Quelques courriels venus de «professionnels de la profession» sont tombés dans la boîte de réception cette semaine. Cinéastes et gens du milieu ont fait parvenir leur missive à deux destinataires. Vous savez; ceux qu'on surnomme «les deux Marc». La raison? La publication, samedi dernier, de la chronique de l'ami Cassivi intitulée «Défier les pronostics». Il y était question de ces films que la critique encense sans que le public en fasse toujours autant. Et d'une conversation tenue à la sortie de la projection du très beau film de Sébastien Pilote, Le vendeur. «Vous ne devriez pas présumer des goûts du grand public», a-t-on semoncé. «Laissez aux spectateurs le soin de faire le bouche-à-oreille, car vos présomptions ne peuvent que tuer leur désir dans l'oeuf!»

Ces gens ont raison. On ne peut présumer de rien. Ni d'un succès phénoménal comme celui qu'a connu Incendies, pas plus que des revers injustes - sur le plan des entrées en salle on s'entend - qu'ont dû essuyer des films comme Curling ou En terrains connus. Le vendeur est d'ailleurs en voie de connaître une carrière des plus honorables au Québec. On ne peut que s'en réjouir.

On a aussi relevé - avec une pointe de reproche au bout de la plume - cette tendance qu'aurait désormais la critique de toujours mettre en garde le lecteur (ou l'auditeur) face à une oeuvre plus pointue. Ou moins formatée.

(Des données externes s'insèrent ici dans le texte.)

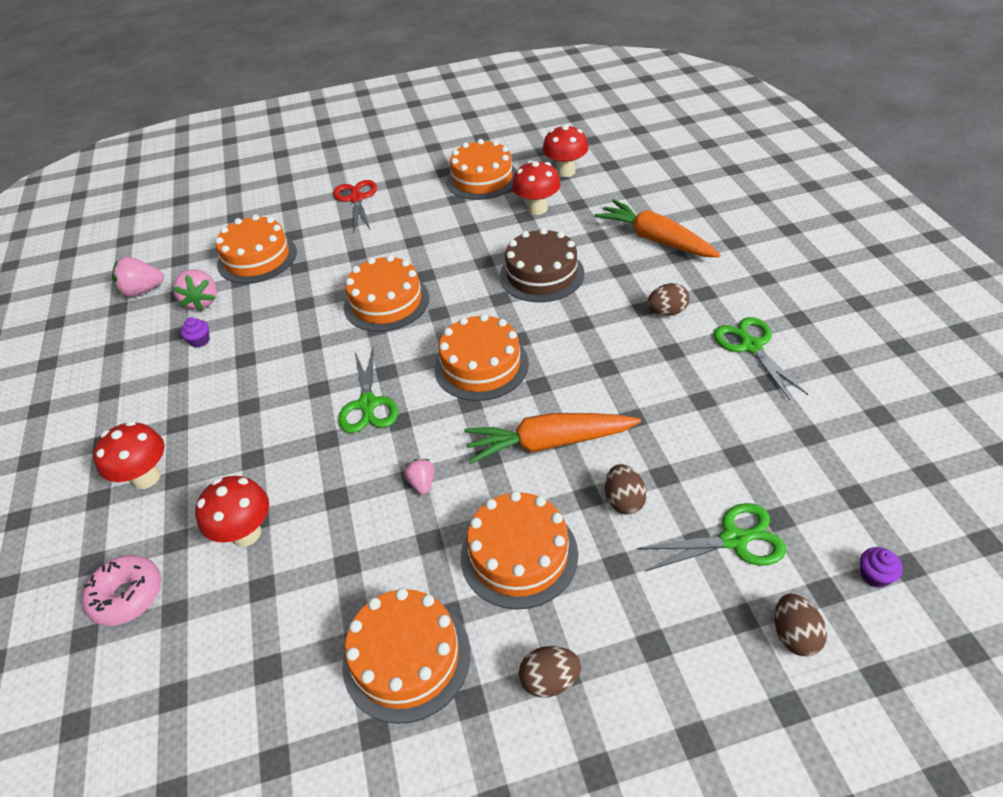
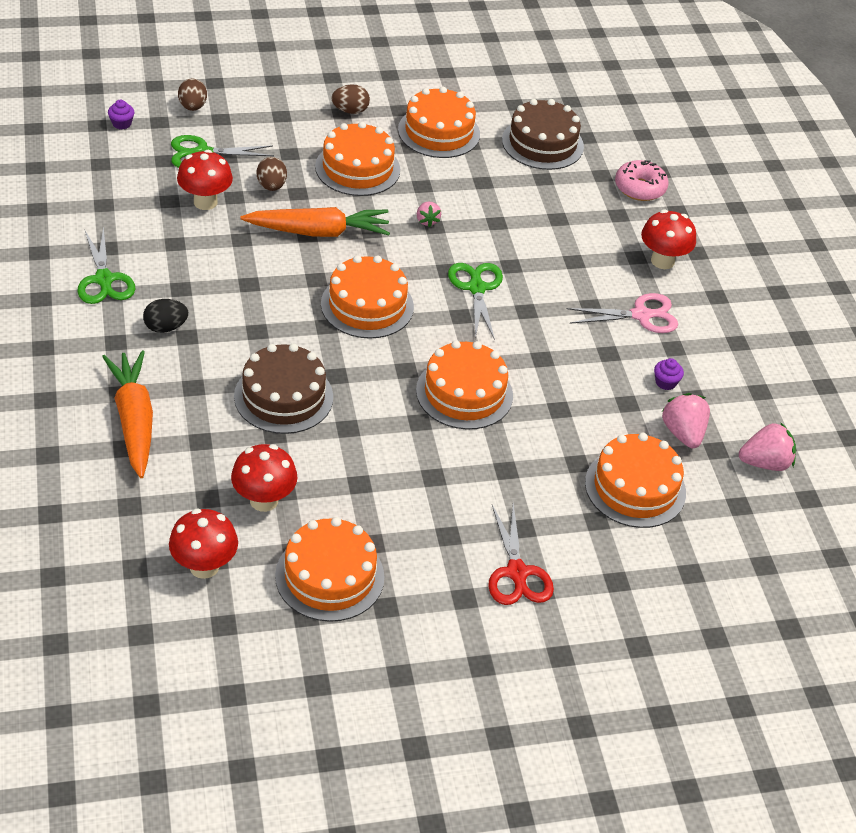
camera: 175 degrees right, 0 degrees up
(198, 404) = (641, 315): none -> pink scissors
(246, 533) = (563, 210): red mushroom -> red mushroom (205, 202)
(247, 664) = (542, 143): none -> brown cake
(655, 239) = (134, 420): orange carrot -> orange carrot turned 150 degrees counterclockwise
(667, 312) = (165, 327): brown egg -> black egg

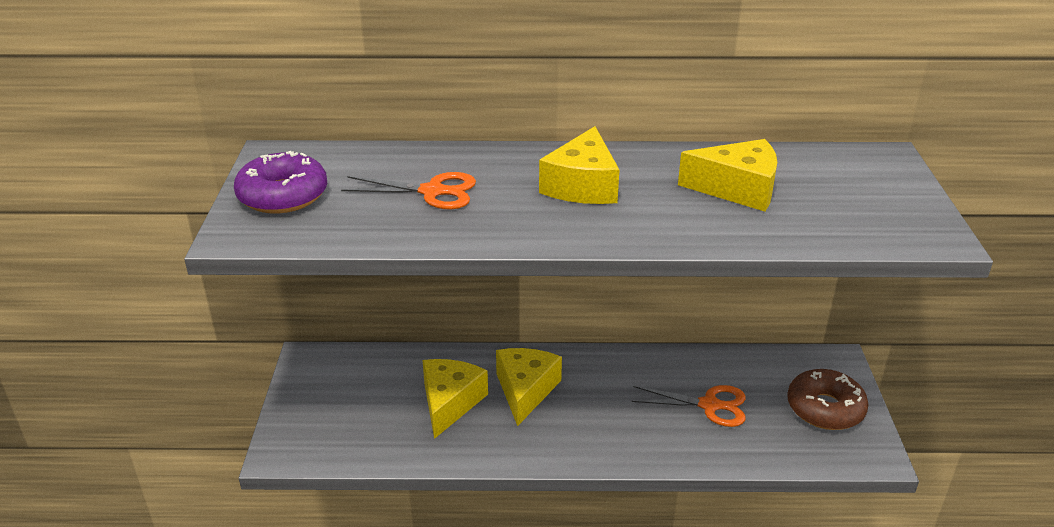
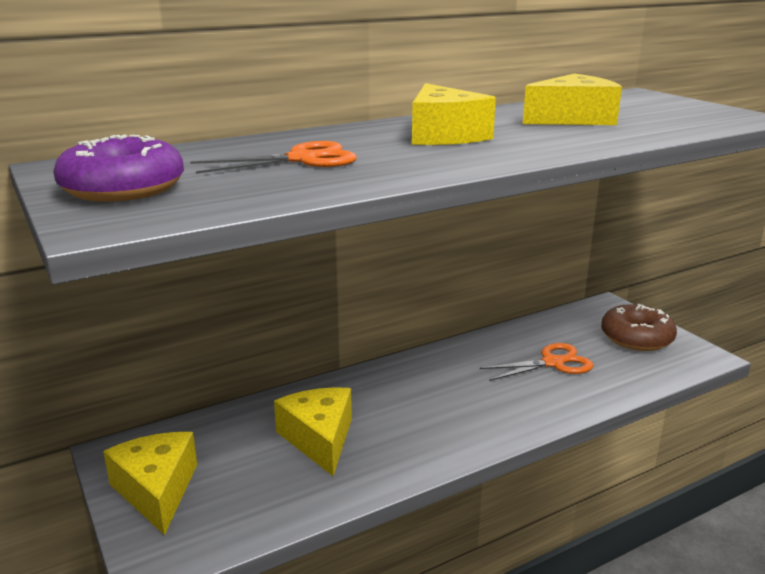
camera: 30 degrees left, 10 degrees down
(525, 390) = (385, 404): yellow cheese -> yellow cheese (156, 490)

Il est vrai qu'avec la multiplication des plateformes, la façon de «consommer» les films, tout autant que de les commenter, a radicalement changé depuis quelques années. Les «consommateurs» désirant s'informer à propos des productions cinématographiques qui les intéressent disposent maintenant de moyens plus nombreux, et parfois très sophistiqués.

Aux préceptes fondamentaux d'analyse et de valeur artistique s'ajoute aujourd'hui, à tout le moins pour tout critique au service d'un média généraliste, la question suivante: «À qui s'adresse ce film?» Cette question est d'autant plus importante pour le cinéma que le «produit offert, contrairement à une certaine époque, peut désormais être apprécié convenablement dans le confort de son foyer, peu de temps après avoir été exploité en salle. Parfois même simultanément. Si un déplacement est toujours requis pour aller au théâtre, au spectacle ou au musée, il n'en est plus du tout ainsi pour le septième art. D'où cette formule maintenant très répandue dans les médias: «attendez le DVD!»

Les professionnels savent aussi très bien - d'où leur inquiétude, j'imagine - que pour savoir où dépenser leur «dollar cinéma», bon nombre de spectateurs consulteront les journaux ou les sites web spécialisés. Autrement dit, ils utilisent les médias comme un «guide d'achat». Quand la satisfaction n'est pas au rendez-vous, le «client» exprimera rarement sa frustration directement auprès des artisans de l'oeuvre ou de ceux qui la diffusent. Mais il ne se gênera pas pour dire le fond de sa pensée à celui ou celle qui aura écrit une critique positive à propos d'un film qu'il déteste. Nos boîtes vocales résonnent régulièrement de messages enflammés, habituellement assortis d'une demande de remboursement, livrés par des spectateurs mécontents. Qui ne décolèrent toujours pas à l'idée que nous ayons pu trouver des qualités à des films «poches» comme Caché, La graine et le mulet, Continental, un film sans fusil ou Antichrist. Haneke, Kechiche, Lafleur et Von Trier ont-ils eu vent de ces doléances? Il est permis d'en douter.

La notion de «performance», si chère aux institutions, pompe sans doute tout l'oxygène. Et à une époque où tout ce qui déborde un peu de la culture de masse est souvent relégué à la marge, la question «À qui s'adresse ce film?» demeurera pertinente. Au grand dam de ceux qui le déplorent. La beauté de l'affaire, c'est qu'on se trompe parfois.

La grande indignation

Certains se sont indignés du fait que Michael Moore, célèbre documentariste qui, il est vrai, n'en est pas à un paradoxe près, mène apparemment une vie de pacha. Ils trouvent même «hypocrite» la propension de ce méchant «socialiste» à défendre la veuve, l'orphelin et les indignés de Wall Street, tout en garnissant généreusement son compte en banque. Le réalisateur de Capitalism: A Love Story peut bien disposer de son argent comme il veut, ça le regarde. Mais qui a dit que seuls les pauvres avaient le droit d'exprimer leur indignation?